● **WHAT TO WORK ON**
**a)** Answer these questions about the transcript:
(i) Who is named as the reporter?
(ii) On what date was the segment from The World Today broadcast?
(iii) Who holds the role of Acting Treasurer?
**b)** Rewrite the transcript from "PETER CAVE: The" to "to reasonable health.", substituting "Administration" for "Government".

Note: Where available, the PDF/Word icon below is provided to view the complete and fully formatted document
Disclaimer: The Parliamentary Library does not warrant or accept liability for the accuracy or usefulness of the transcripts. These are copied directly from the broadcaster's website.
PM hints high earners could pay for pension r -

View in ParlViewView other Segments

PM hints high earners could pay for pension reforms

The World Today - Friday, 24 April , 2009 12:10:00

Reporter: Sabra Lane

PETER CAVE: The Federal Government has confirmed that next month's Budget will include forecasts
going well beyond the usual four year period.

The Acting Treasurer Lindsay Tanner says that while the longer term predictions won't be as
detailed as those given for the next four years, he says it's important that the Government should
chart a course to return the budget to reasonable health.

(Collected data entries)
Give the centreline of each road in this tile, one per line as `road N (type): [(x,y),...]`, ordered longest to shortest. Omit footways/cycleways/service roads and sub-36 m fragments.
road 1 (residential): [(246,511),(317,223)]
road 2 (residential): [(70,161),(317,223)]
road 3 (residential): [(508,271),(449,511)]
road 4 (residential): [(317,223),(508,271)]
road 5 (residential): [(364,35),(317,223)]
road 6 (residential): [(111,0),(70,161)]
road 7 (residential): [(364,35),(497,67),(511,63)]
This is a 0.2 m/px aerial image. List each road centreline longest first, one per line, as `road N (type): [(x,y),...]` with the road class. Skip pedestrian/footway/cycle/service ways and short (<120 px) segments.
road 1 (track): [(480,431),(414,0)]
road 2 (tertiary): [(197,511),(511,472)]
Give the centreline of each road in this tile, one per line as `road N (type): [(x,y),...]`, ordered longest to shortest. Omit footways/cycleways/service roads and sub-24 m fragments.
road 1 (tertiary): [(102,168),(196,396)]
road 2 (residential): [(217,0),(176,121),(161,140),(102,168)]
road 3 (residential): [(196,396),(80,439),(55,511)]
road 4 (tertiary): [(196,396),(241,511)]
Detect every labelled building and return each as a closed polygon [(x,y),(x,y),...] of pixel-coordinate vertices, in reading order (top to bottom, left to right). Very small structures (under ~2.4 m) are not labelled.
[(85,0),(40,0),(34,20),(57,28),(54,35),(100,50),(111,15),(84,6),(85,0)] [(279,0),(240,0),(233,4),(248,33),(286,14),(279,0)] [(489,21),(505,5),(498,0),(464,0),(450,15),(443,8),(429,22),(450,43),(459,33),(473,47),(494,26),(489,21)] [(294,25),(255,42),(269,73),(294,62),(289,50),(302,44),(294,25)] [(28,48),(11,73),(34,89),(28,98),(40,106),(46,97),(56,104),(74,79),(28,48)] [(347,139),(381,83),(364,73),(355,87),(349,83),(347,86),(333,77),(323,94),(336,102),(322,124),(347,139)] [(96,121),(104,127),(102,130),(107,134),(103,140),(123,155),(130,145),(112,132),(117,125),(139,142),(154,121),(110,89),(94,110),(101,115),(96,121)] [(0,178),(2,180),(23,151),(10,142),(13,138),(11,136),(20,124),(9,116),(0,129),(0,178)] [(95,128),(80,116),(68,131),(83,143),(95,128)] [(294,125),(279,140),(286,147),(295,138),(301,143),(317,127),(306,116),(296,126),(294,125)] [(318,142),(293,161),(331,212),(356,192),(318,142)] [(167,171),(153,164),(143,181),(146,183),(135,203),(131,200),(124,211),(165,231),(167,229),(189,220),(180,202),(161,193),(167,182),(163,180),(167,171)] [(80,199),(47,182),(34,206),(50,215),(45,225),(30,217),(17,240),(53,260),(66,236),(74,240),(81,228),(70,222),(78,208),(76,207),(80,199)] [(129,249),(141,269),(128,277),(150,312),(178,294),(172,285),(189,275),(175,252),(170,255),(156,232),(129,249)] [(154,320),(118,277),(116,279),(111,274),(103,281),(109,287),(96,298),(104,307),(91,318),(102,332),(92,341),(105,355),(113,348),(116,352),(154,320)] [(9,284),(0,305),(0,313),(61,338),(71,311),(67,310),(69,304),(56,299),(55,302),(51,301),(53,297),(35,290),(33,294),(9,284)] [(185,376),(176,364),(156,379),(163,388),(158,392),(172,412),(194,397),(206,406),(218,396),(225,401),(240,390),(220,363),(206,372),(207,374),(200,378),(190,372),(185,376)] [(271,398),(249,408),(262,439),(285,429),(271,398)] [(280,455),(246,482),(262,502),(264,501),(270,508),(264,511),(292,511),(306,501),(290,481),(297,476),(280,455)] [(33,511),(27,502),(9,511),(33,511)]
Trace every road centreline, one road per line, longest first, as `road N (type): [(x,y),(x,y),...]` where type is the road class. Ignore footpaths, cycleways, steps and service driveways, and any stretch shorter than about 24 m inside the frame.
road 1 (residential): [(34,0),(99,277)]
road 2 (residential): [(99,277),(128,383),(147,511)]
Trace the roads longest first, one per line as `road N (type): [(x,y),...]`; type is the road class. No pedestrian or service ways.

● **THE SOLUTIONS**
**a)**
(i) Sabra Lane
(ii) Friday, 24 April 2009
(iii) Lindsay Tanner

**b)**
PETER CAVE: The Federal Administration has confirmed that next month's Budget will include forecasts
going well beyond the usual four year period.

The Acting Treasurer Lindsay Tanner says that while the longer term predictions won't be as
detailed as those given for the next four years, he says it's important that the Administration should
chart a course to return the budget to reasonable health.